Notice how the first description proceeds tediously on and on, while the second one weaves in the elegant yet now odd table setting reflecting times past, and the question of a child of the new world.
And here is what Towles says about Russian names: …the character names in Russian novels are notorious for their difficulty. Not content to rely on given and family names, we Russians like to make use of honorifics, patronymics, and an array of diminutives — such that a single character in one of our novels may be referred to in four different ways in as many pages.
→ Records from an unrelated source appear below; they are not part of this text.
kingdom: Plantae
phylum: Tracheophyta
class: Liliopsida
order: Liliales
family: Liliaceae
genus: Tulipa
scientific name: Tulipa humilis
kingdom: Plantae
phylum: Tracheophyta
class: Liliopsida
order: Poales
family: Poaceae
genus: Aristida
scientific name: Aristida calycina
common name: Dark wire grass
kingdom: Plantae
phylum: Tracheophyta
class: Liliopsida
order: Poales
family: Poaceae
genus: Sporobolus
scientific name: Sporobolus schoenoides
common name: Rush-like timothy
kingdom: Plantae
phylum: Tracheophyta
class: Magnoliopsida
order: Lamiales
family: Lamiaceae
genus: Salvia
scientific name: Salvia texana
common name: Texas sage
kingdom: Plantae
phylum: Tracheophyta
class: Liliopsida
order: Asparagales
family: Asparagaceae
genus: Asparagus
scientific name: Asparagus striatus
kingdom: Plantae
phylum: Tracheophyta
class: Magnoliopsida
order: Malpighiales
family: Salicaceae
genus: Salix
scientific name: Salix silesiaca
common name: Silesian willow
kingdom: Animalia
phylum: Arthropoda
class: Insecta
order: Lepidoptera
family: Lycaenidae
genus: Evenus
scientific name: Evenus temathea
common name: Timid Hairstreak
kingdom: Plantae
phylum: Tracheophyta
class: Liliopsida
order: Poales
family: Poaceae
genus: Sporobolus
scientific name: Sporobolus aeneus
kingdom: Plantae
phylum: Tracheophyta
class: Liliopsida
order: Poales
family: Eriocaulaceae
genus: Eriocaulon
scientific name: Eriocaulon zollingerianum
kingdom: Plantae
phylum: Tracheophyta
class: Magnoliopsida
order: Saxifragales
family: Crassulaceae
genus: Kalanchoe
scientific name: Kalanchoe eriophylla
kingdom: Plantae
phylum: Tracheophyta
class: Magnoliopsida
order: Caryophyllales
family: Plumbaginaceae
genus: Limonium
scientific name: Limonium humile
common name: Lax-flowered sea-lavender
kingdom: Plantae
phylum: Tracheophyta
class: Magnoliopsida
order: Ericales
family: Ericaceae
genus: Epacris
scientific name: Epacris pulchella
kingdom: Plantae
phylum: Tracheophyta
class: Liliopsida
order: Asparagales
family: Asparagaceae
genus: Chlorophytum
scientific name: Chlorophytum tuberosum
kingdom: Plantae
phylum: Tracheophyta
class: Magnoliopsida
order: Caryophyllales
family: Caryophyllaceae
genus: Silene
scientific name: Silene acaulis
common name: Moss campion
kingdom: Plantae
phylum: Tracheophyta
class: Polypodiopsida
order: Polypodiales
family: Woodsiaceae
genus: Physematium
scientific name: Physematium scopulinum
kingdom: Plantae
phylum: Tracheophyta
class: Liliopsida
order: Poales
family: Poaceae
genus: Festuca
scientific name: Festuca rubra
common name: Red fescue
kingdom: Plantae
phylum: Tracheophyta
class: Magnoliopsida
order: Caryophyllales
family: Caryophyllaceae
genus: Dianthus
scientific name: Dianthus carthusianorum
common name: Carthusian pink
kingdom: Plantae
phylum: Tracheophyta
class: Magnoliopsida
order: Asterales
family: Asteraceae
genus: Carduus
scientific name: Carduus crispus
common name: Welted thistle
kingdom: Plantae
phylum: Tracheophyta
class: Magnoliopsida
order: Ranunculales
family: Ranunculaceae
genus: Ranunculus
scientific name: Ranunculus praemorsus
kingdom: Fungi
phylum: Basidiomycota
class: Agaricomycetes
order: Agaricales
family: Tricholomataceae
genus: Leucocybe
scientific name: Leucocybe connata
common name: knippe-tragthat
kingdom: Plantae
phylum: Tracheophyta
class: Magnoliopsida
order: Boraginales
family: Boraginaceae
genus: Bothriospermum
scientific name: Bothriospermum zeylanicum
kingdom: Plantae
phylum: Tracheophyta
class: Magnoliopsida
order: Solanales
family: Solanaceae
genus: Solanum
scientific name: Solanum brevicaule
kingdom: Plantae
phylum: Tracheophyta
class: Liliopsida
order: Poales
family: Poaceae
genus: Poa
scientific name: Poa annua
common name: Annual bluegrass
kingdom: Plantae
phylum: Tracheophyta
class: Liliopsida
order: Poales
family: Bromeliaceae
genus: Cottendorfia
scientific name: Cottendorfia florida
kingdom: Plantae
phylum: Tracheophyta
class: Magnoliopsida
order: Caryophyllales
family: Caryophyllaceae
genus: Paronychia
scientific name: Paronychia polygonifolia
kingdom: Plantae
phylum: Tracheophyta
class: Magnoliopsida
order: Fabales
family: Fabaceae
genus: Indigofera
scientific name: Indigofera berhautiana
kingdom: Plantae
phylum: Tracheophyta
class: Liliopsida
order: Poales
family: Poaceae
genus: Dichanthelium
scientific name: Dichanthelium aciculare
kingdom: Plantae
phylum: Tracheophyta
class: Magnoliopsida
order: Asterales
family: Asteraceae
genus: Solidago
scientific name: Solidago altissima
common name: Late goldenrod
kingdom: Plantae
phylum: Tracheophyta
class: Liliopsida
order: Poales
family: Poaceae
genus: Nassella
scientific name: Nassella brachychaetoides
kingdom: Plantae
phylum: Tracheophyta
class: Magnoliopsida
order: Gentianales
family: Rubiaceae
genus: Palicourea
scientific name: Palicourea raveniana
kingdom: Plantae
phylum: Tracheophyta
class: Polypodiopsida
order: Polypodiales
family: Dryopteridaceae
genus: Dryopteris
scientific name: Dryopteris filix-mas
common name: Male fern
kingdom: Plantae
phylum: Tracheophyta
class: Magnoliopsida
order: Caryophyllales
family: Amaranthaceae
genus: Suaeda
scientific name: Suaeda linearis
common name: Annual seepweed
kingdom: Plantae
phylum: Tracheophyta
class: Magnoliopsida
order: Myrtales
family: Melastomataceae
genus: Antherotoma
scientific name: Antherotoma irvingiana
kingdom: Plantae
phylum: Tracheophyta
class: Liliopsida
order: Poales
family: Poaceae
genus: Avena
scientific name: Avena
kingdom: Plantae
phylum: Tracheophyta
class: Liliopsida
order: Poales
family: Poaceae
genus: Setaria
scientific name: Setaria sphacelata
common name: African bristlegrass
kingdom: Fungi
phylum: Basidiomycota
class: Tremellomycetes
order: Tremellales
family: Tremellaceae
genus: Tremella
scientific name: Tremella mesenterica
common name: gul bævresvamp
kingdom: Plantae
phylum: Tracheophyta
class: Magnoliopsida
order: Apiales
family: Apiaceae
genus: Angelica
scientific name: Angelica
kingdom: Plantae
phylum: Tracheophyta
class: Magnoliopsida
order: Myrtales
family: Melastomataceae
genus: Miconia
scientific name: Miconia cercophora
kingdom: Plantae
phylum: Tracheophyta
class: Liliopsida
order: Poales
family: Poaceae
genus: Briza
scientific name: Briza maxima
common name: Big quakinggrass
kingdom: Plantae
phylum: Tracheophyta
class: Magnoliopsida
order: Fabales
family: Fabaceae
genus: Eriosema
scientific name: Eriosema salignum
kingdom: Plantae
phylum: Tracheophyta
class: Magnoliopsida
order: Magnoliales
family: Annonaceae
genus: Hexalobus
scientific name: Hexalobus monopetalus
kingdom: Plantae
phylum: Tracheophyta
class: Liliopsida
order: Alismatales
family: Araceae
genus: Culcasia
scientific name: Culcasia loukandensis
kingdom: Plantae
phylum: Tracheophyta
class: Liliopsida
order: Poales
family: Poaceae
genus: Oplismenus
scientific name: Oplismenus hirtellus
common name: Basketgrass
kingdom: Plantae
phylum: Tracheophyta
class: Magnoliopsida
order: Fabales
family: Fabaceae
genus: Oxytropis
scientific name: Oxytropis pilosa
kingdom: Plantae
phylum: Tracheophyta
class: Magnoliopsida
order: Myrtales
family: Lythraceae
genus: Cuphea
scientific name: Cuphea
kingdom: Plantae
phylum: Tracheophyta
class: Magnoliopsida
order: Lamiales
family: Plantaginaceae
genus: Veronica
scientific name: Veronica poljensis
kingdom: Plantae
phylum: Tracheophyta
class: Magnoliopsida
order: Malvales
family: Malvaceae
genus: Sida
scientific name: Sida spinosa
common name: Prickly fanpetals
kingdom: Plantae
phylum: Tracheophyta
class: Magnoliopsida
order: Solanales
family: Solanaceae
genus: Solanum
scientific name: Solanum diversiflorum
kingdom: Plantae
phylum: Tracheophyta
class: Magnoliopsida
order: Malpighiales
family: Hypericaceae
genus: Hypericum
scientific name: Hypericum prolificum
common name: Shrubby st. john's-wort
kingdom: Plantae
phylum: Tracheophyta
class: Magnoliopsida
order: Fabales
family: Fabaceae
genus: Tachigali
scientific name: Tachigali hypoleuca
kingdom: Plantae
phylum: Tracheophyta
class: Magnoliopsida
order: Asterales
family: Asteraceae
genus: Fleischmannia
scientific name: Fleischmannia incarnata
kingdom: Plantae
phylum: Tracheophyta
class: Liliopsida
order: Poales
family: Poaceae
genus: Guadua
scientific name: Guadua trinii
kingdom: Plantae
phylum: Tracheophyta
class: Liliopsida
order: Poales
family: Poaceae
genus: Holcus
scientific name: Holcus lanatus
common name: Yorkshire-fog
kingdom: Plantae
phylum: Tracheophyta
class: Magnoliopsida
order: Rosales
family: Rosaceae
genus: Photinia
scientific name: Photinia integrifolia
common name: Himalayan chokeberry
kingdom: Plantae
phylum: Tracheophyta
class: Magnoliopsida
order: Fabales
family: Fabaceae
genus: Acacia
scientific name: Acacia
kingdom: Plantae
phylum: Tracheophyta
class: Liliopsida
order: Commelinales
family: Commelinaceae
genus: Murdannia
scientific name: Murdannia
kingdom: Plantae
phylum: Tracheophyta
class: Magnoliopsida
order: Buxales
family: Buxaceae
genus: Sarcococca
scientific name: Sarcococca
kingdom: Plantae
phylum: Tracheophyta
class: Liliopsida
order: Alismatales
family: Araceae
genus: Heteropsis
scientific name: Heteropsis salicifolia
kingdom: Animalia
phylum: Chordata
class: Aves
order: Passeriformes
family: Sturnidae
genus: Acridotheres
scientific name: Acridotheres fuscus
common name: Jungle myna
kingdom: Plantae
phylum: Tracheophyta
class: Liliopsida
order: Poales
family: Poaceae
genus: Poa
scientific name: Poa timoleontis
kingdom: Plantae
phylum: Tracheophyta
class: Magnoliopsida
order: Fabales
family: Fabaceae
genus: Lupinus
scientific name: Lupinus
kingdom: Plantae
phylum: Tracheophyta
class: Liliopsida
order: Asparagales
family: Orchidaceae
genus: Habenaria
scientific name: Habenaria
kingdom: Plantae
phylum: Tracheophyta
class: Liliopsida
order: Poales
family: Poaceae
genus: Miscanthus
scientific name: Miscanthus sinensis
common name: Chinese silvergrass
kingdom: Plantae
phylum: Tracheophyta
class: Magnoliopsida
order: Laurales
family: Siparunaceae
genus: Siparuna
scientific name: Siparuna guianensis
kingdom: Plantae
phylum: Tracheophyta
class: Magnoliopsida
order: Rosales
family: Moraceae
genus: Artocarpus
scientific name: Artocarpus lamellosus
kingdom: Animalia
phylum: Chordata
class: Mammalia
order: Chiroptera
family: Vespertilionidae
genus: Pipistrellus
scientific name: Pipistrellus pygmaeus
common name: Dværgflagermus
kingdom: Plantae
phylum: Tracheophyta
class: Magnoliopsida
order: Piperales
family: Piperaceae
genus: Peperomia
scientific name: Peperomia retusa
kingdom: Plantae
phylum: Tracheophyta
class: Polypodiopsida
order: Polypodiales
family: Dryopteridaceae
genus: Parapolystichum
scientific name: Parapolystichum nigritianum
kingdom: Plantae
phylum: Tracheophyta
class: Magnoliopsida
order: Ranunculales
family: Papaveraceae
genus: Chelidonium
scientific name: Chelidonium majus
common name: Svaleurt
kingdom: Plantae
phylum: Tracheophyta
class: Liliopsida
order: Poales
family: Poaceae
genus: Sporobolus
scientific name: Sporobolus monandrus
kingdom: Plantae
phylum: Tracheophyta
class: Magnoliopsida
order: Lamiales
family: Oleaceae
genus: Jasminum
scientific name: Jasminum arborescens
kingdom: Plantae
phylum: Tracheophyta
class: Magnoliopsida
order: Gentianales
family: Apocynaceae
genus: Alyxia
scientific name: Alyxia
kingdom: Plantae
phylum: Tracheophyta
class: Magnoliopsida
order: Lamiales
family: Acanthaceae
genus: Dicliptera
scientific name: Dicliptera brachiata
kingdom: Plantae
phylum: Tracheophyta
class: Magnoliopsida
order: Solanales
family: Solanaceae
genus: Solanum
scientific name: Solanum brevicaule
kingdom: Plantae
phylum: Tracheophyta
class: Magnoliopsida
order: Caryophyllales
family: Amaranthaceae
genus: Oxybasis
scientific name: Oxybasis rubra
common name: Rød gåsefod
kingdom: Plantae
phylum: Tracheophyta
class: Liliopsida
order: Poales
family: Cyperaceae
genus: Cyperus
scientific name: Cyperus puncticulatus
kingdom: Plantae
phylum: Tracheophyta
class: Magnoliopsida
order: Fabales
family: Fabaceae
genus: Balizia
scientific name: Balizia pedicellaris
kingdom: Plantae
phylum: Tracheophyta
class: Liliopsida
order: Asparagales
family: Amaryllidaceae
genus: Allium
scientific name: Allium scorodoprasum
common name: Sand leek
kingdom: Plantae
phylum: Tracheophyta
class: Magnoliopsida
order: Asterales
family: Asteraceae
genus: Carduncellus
They both pay tribute to Gogol, and Pushkin (Towles, of course, admires Dostoyevsky), and they both like tradition, customs, and the open land. They admiringly speak of duels, that romantic and savage settling of scores; and their characters drink — boy, do they drink! But there is no failing in observing the humor in Towles’ tone, and that smartness of the hindsight that imparts onto the reader a luminous and knowing smile. After all we’ve already defeated Communism, and so did the gentleman (the Count).
This brings me to the second part of The Brothers Karamazov, after the commitment of parricide. Two of the stepbrothers could have physically done it, and a third one might have been morally responsible for it. That third one had survived the visit of a humble landlord dressed in a worn out jacket, who was the Devil himself. Alyosha, the saintly brother and a disciple of Father Zossima, serves as counterbalance, along with the schoolchildren who represent the future. The action moves at a gallop: first the delirium and the crime, then the orgy in Mokroe, then the trial. All this was written long before Perry Mason, before Presumed Innocent and A Time to Kill. In 19th century Russia jury trials involved a prosecutor, and a lawyer for the defense. They both presented arguments, and all the facts were overturned and reinterpreted, all with a deep psychological twist. And how different reality looked each time! And how grabbing it was.
While this might not be the first example of a legal and psychological thriller in the annals of literature, it sets the foundation for the modern norms. But does it teach me to be a better writer? Of course it does — in that intricate and meandering way that reaches me through the years, along with the influence Dostoyevsky has on all of us.